CULTURE

Le Marchand qui va prendre la tête de la TV romande

Gilles «Guy» Marchand va diriger la grande Tour des images qui bougent. Ce matin, l’ex-patron de Ringier Romandie s’adressait pour la première fois à ses nouveaux subordonnés. Largeur.com était là.

Le soleil se lève mais Gilles Marchand est déjà fatigué. Il n’a pas beaucoup dormi. Il sait depuis hier soir qu’il a été choisi pour prendre les commandes de la Télévision suisse romande (TSR). La nouvelle va être annoncée ce matin, il a un peu le trac. Tout à l’heure, il devra s’adresser pour la première fois au personnel de ce «véritable défi managérial», face à Mottaz et à tous les autres. La journée s’annonce animée.

Arrivé à la grande Tour, il frappe au guichet, comme n’importe quel visiteur. L’huissier impassible lui tend une feuille photocopiée. «Inscrivez votre nom et celui de la personne que vous venez voir.» Le brave homme en uniforme sait-il à qui il a affaire? Non, mais… Marchand s’exécute sans ciller. Il inscrit son nom et celui de Guillaume Chenevière. Tiens, tiens. Sur cette feuille blanche sont désormais réunis, côte à côte, le nom du nouveau directeur et celui de l’ancien. La TSR va entrer dans le nouveau siècle.

Il est bientôt 11 heures, une atmosphère électrique envahit la Tour. «Il paraît qu’ils ont nommé le nouveau dirlo…» Une jeune femme scotche un communiqué sur les ascenseurs, juste au dessus d’un étrange tableau luminescent (dans cette TSR qui ne fait décidément rien comme les autres, les employés doivent sélectionner l’étage où ils se rendent avant d’entrer dans l’ascenseur).
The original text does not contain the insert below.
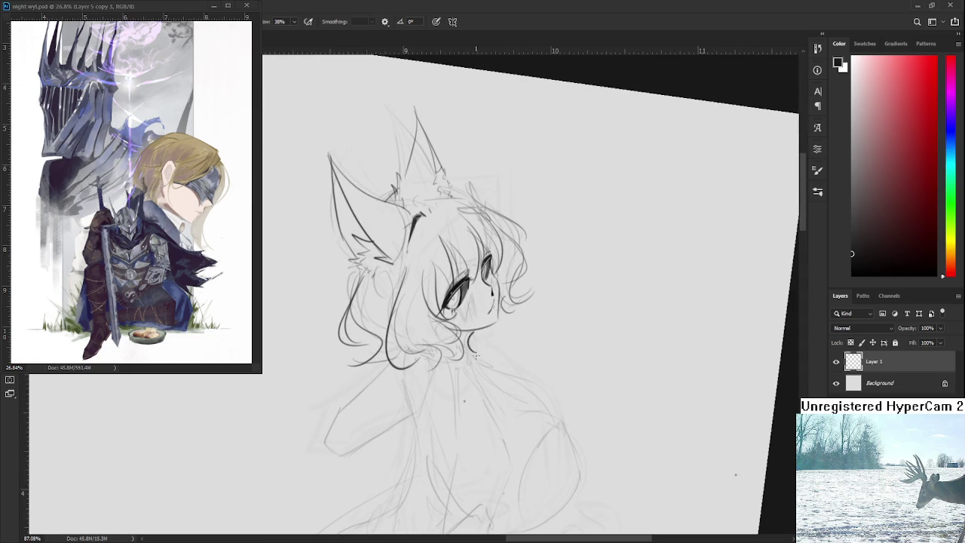
{"action": "left_click_drag", "start_coordinate": [463, 340], "coordinate": [466, 348]}
{"action": "left_click_drag", "start_coordinate": [472, 332], "coordinate": [467, 344]}
{"action": "key", "text": "e"}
Gilles, ou plutôt «Guy» Marchand comme on l’appelle ici, descend maintenant au rez-de-chaussée. C’est là qu’on l’attend pour sa première allocution. Inutile de lui demander s’il a les choquottes.
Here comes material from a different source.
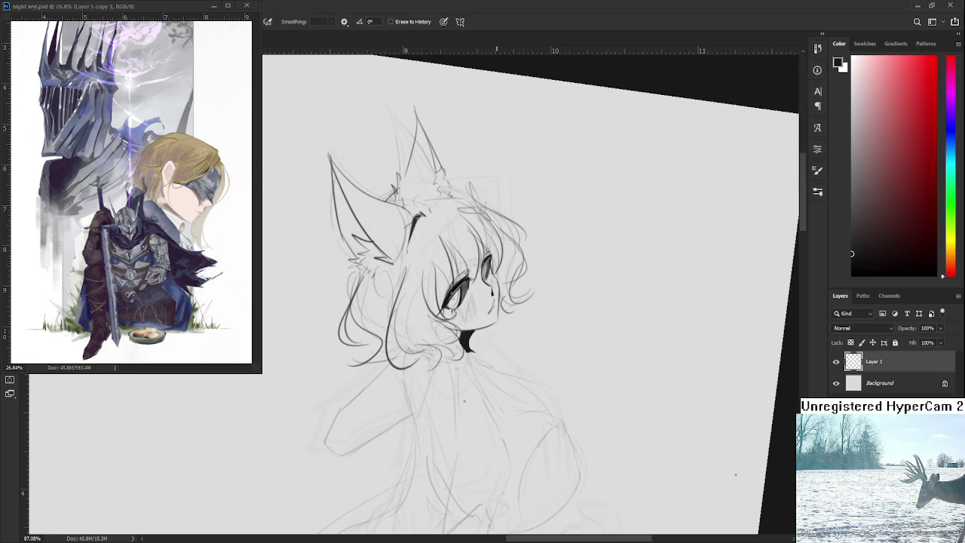
{"action": "scroll", "coordinate": [478, 346], "scroll_direction": "up", "scroll_amount": 1}
{"action": "scroll", "coordinate": [478, 341], "scroll_direction": "down", "scroll_amount": 2}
Le plateau du studio 1 est bondé. Guillaume Chenevière, juché sur une petite estrade, prie la centaine de personnes présentes de s’approcher de la scène. A ses côtés, Gilles Marchand et le directeur de l’audiovisuel public Armin Walpen paraissent très tendus. On dirait une procession: les employés de la TSR se déplacent de quelques pas vers leur ancien patron, leur nouveau patron et le patron du nouveau patron.

Jean Cavadini est là aussi, au titre de président du directoire de la Radio-Télévision suisse romande. C’est lui, avec son comité de «sages entre guillemets», qui a eu la charge de nommer le nouveau directeur. Silence dans la salle. Hmmm, hmmm.
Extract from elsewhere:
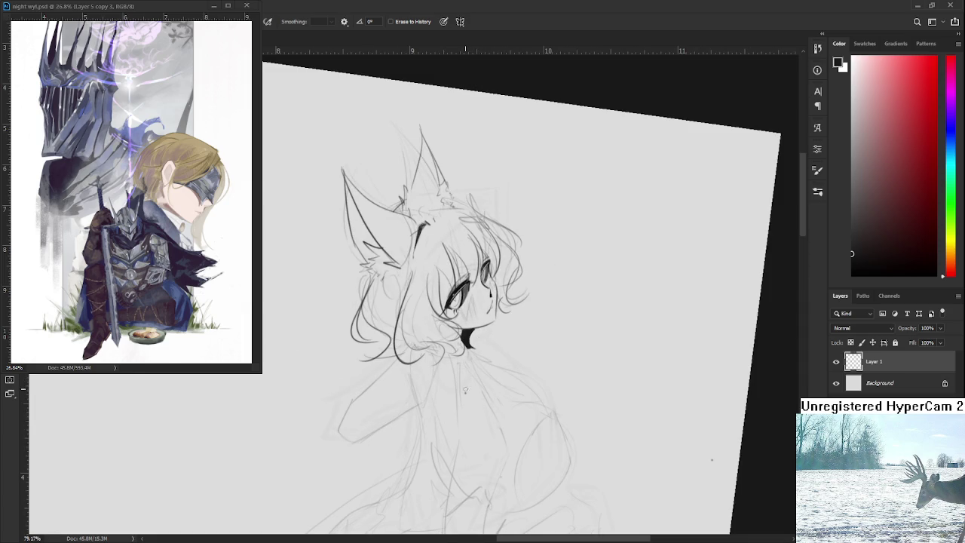
{"action": "left_click_drag", "start_coordinate": [465, 395], "coordinate": [460, 374]}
Cavadini s’éclaircit la voix, saisit un morceau de papier et commence à réciter son communiqué en baissant les yeux: «…remercions Guillaume Chenevière pour sa disponibilité et son sens du service… nouveau directeur Gilles Marchand… 38 ans… directeur de Ringier Romandie, qui est un groupe qui édite six publications… date d’entrée en fonction encore l’objet d’une discussion… premier semestre 2001… directoire a dû choisir parmi d’excellents candidats dont certains de la maison… service public… regard neuf sur l’entreprise…»

Armin Walpen prend maintenant la parole («… un bon directeur partira, un bon directeur arrivera… choix était difficile…») puis la donne enfin à celui qu’on attend. Tous les cous sont tendus pour apercevoir un petit jeune homme au teint hâlé qui se met à parler à la vitesse d’une kalachnikov.

Quand il blabla, Gilles Marchand paraît plus souriant que lorsqu’il se tait. C’est son arme secrète. Dans ce studio 1, il évoque la «nuit très courte» qu’il vient de passer et mentionne brièvement une certaine «offre programmatique» qui doit être mise en rapport avec la fameuse «demande des téléspectateurs». Puis il s’arrête brusquement. «Je vous laisse maintenant la parole, posez-moi des questions». Bien joué. Ce type sait communiquer.

Silence gêné dans la salle. C’est Massimo Lorenzi qui ouvre les feux. «Je vais faire human touch: est-ce que vous avez la trouille?» «Oui, j’ai la trouille», répond Marchand. La salle se met à rire. Ça y est: il a mis le public dans sa poche. Pour ce matin en tout cas.

Dans quelques minutes, Jean Cavadini sera très, très embarrassé.